The holy chronicles which the Old and New Testaments of the Bible contain are given to man by God our creator. God revealed his plan of saving mankind  in these records of His dealings with men, the world at large, and especially His chosen people.

We should study the Old Testament because the Bible contains the story of God's interaction with mankind and the world.  The Old Testament records are the beginning of that story. God reveals His nature and His purpose throughout His written word. To ignore the Old Testament is to ignore a written account of the workings of God.  God is the same in the Old Testament as He is in the New, and studying the Old Testament enables us to know His ways better and to fully understand our duty as His children and our place in His plan.

Shortly after the account of creation in Genesis, the Bible tells us of the incredible damage humans can inflict on themselves and the world as a result of disobedience and sin. Having lost our relationship with God after Adam and Eve's fall in the Garden, mankind slid into continual sin and assured destruction.

In Genesis, believers in Christ find their identity: an anchor for our understanding of the beginning of all things. We find in Genesis our origins: that human life is not an accident but a purposeful creation, an act of God, and that we are all made in the image of God. We also learn from Genesis that our lives original purpose was to live in the presence of God our Heavenly Father as cherished children in the most perfect place we can imagine, the garden of Eden.

 Finally,  Genesis reveals that God declares sin and disobedience will not be the final fate of mankind and the serpent’s demise is a certainty. God’s initial intention for humanity will again be attained when we are saved by the blood of the Lamb Jesus Christ, obey His commands, and again walk in unrestrained fellowship with Him.
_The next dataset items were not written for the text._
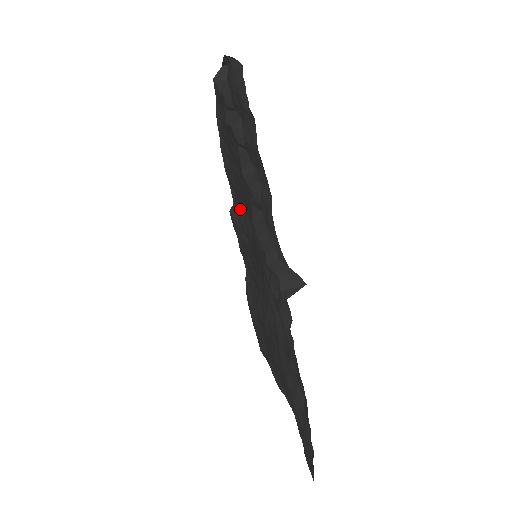
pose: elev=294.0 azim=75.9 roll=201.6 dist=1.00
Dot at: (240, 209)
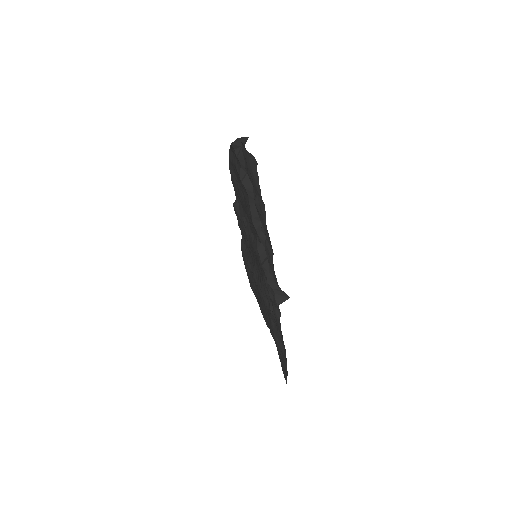
Dot at: (244, 215)
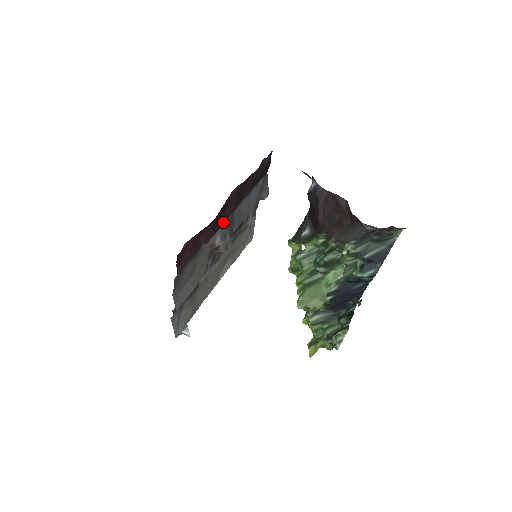
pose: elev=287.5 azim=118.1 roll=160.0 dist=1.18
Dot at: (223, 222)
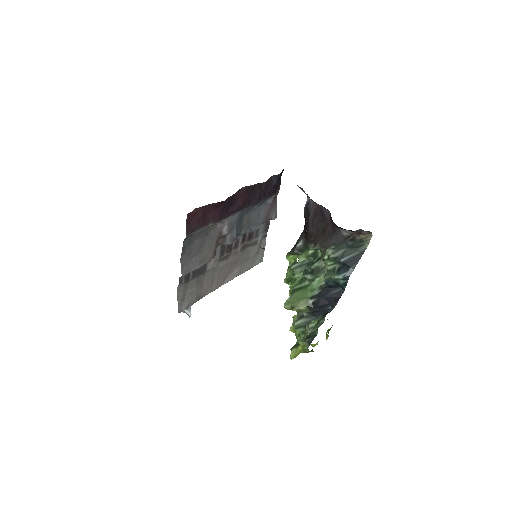
Dot at: (231, 213)
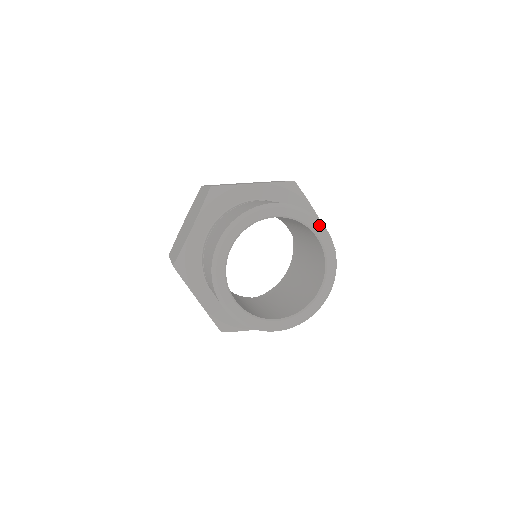
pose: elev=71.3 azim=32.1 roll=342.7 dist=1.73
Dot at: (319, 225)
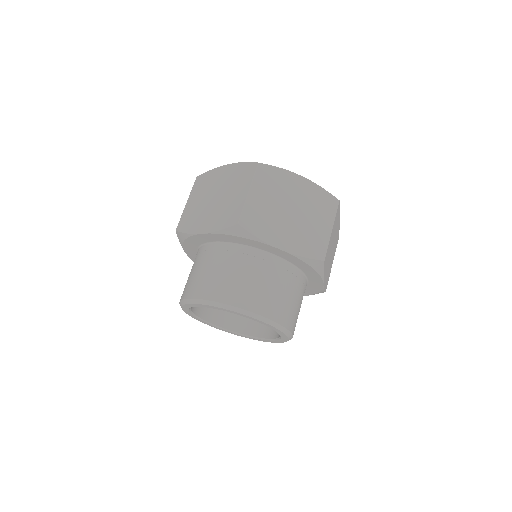
Dot at: (241, 314)
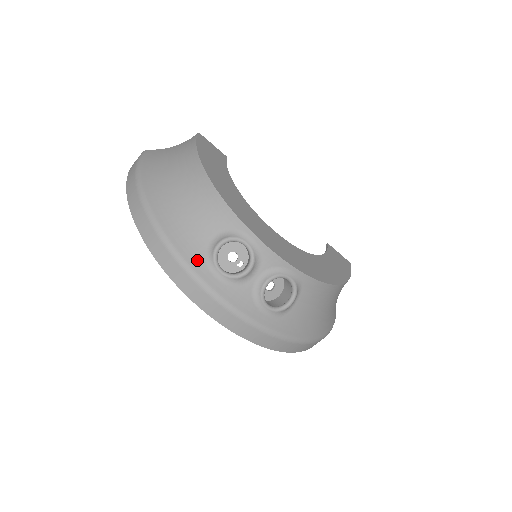
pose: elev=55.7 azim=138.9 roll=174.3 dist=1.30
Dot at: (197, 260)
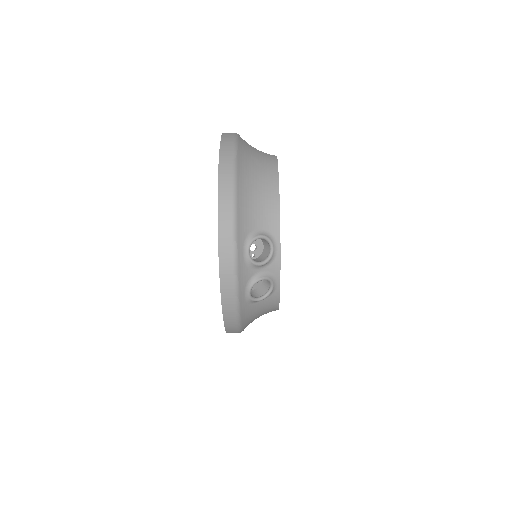
Dot at: (242, 234)
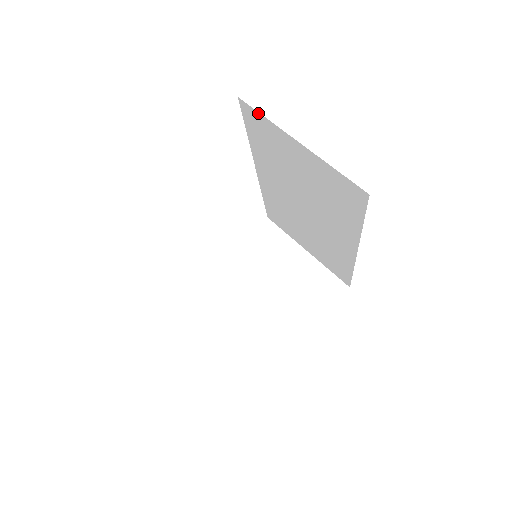
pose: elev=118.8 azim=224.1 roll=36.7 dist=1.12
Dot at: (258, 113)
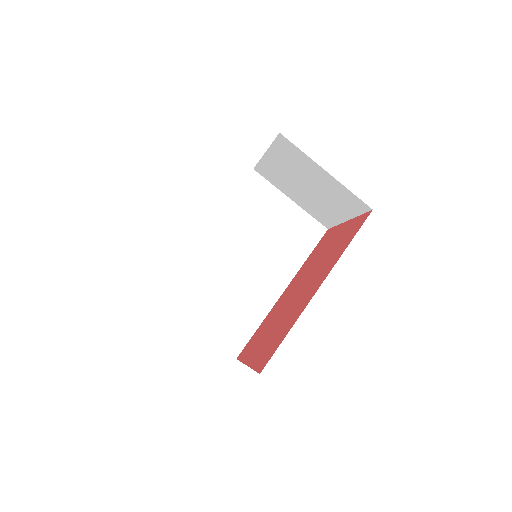
Dot at: occluded
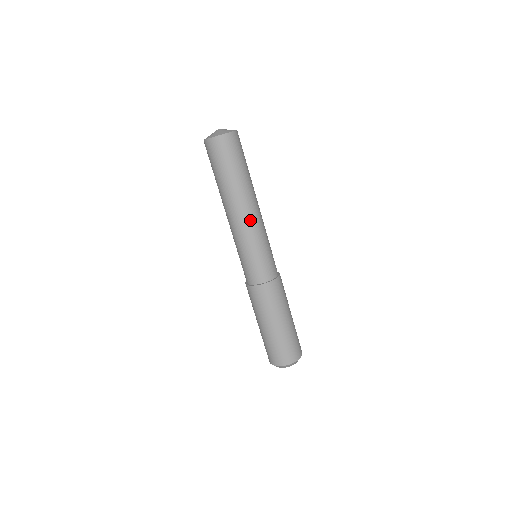
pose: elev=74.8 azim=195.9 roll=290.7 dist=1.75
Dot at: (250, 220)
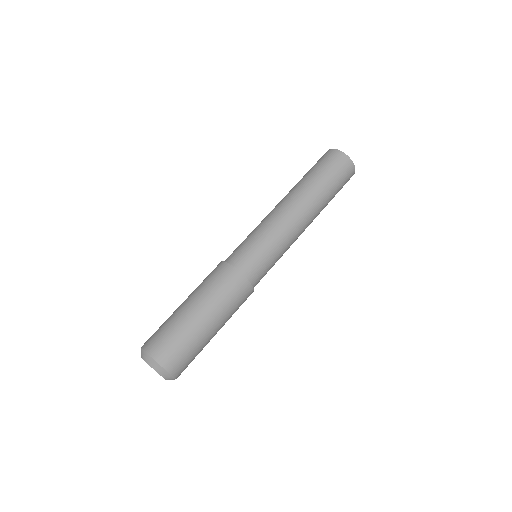
Dot at: (298, 228)
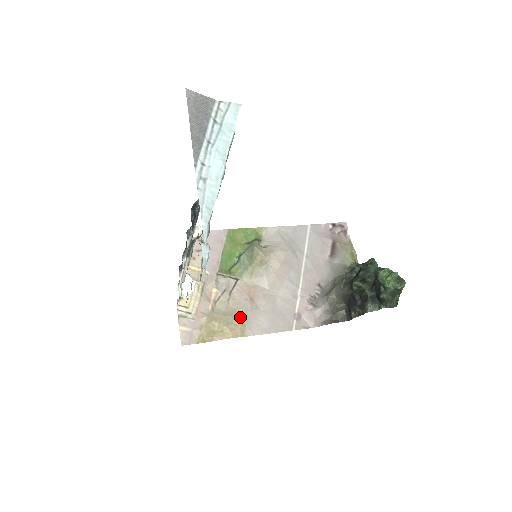
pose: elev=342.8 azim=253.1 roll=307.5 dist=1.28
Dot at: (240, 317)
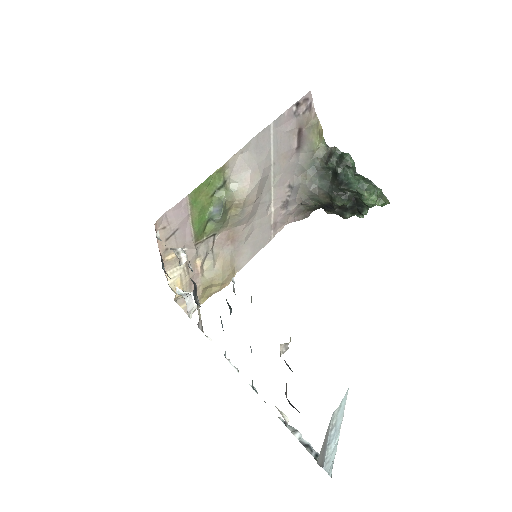
Dot at: (228, 265)
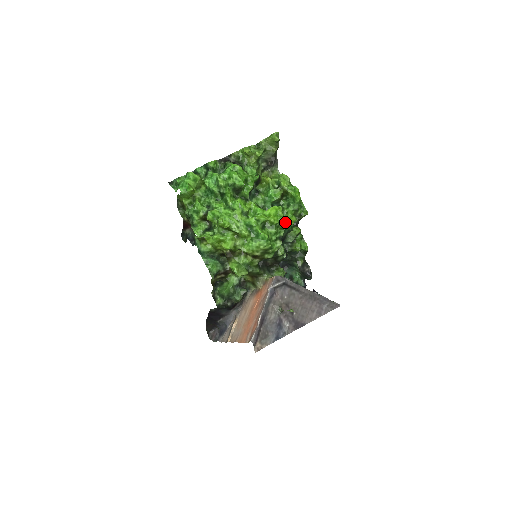
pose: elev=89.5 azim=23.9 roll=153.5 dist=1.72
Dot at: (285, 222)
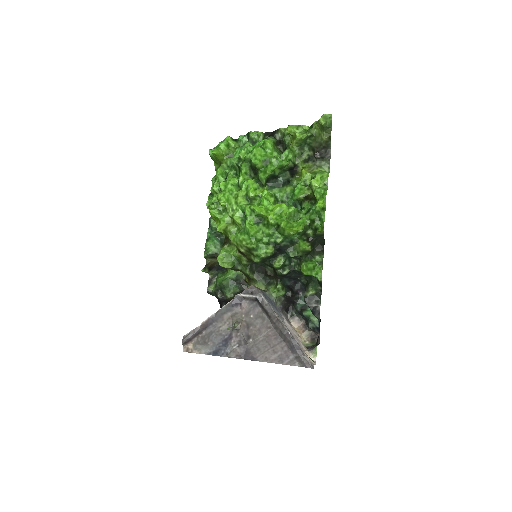
Dot at: (282, 226)
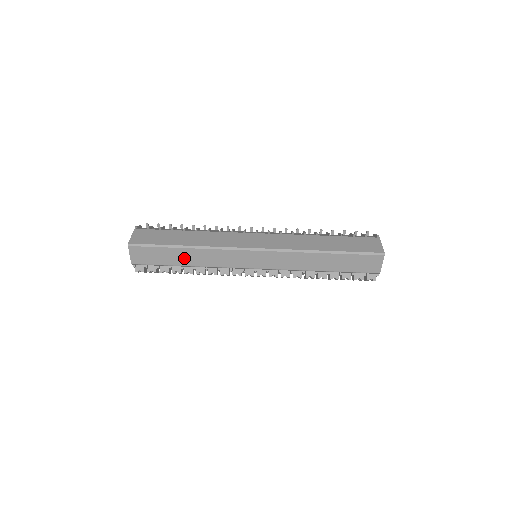
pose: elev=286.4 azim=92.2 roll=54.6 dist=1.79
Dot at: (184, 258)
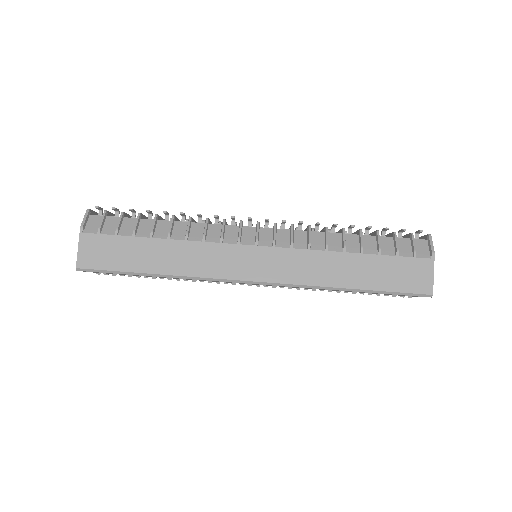
Dot at: occluded
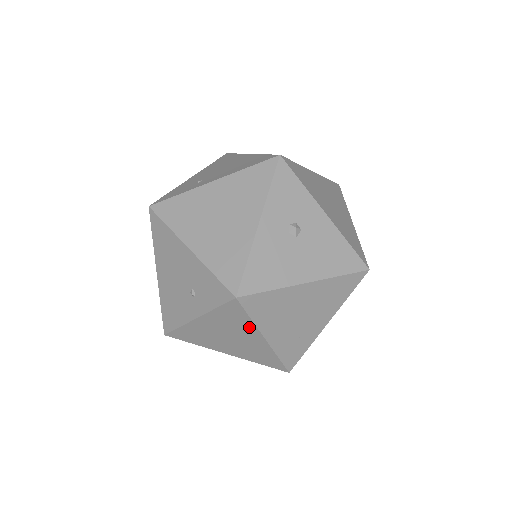
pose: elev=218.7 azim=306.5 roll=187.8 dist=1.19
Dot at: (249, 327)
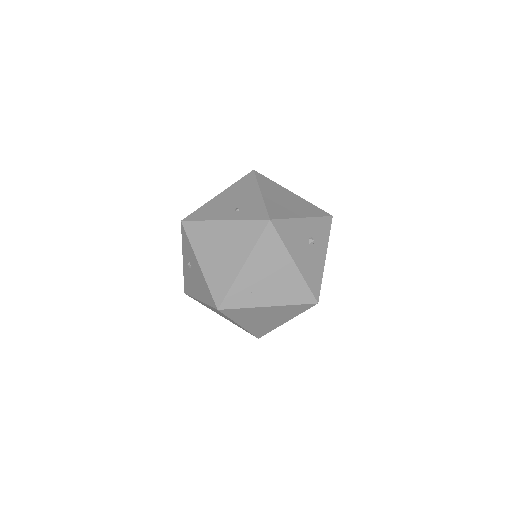
Dot at: (247, 248)
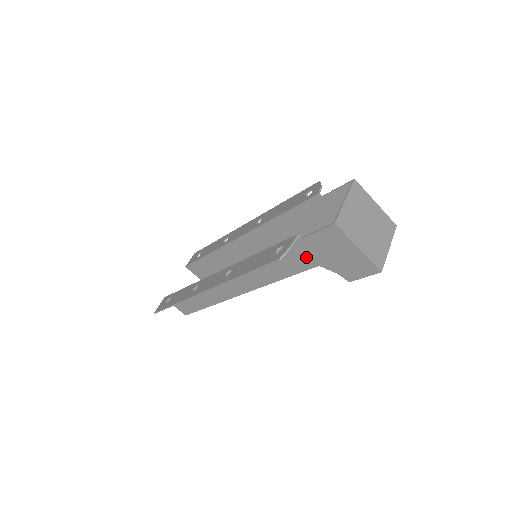
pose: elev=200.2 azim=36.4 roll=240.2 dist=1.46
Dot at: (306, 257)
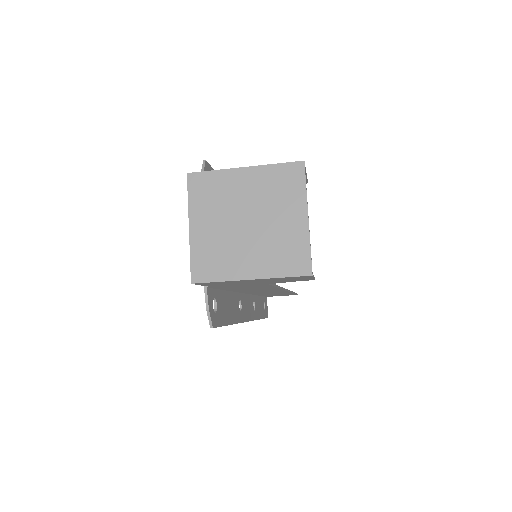
Dot at: (247, 286)
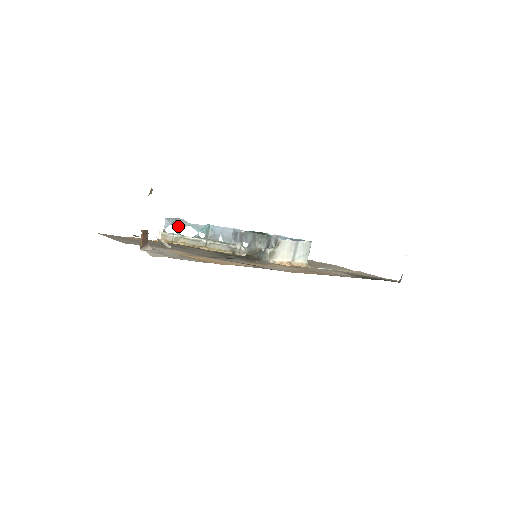
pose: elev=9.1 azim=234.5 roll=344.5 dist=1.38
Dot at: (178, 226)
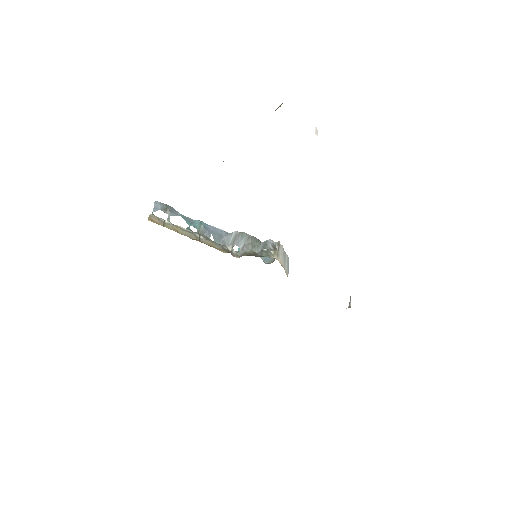
Dot at: (170, 213)
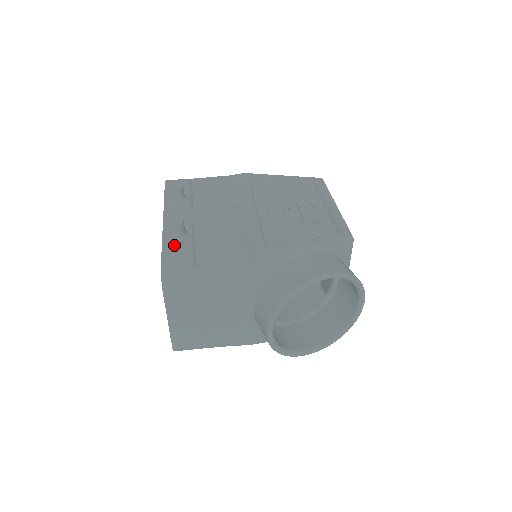
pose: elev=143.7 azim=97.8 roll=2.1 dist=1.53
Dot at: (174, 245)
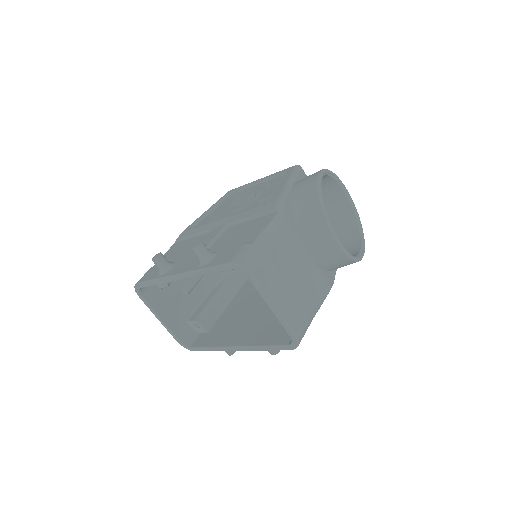
Dot at: (215, 259)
To fully comprehend the arrival of Christ, we must read and understand the history of the Israelites, later to be known as Jews, in the Old Testament following up to the birth of Christ in the book of Matthew. The story of Christ begins with Abraham in Genesis and continues throughout the Old Testament to the rebuilding of the Temple in the days of Ezra, Nehemiah, and Habakkuk. 

The prophets predicted the culmination of God's work in our history. First, the coming of the Messiah (Isaiah 7:14, 9:6; Isaiah 53:3-7; Micah 5:2; Zechariah 9:9; Psalm 22:16-18), then the end times (Daniel 7-12). It is the Old Testament that gives us the context for Jesus' birth, ministry, teachings, crucifixion, and resurrection.

While the New Testament is a record of approximately sixty years of history, plus prophecy of the end times. The Old Testament shows the character of God interacting with His people over millennia.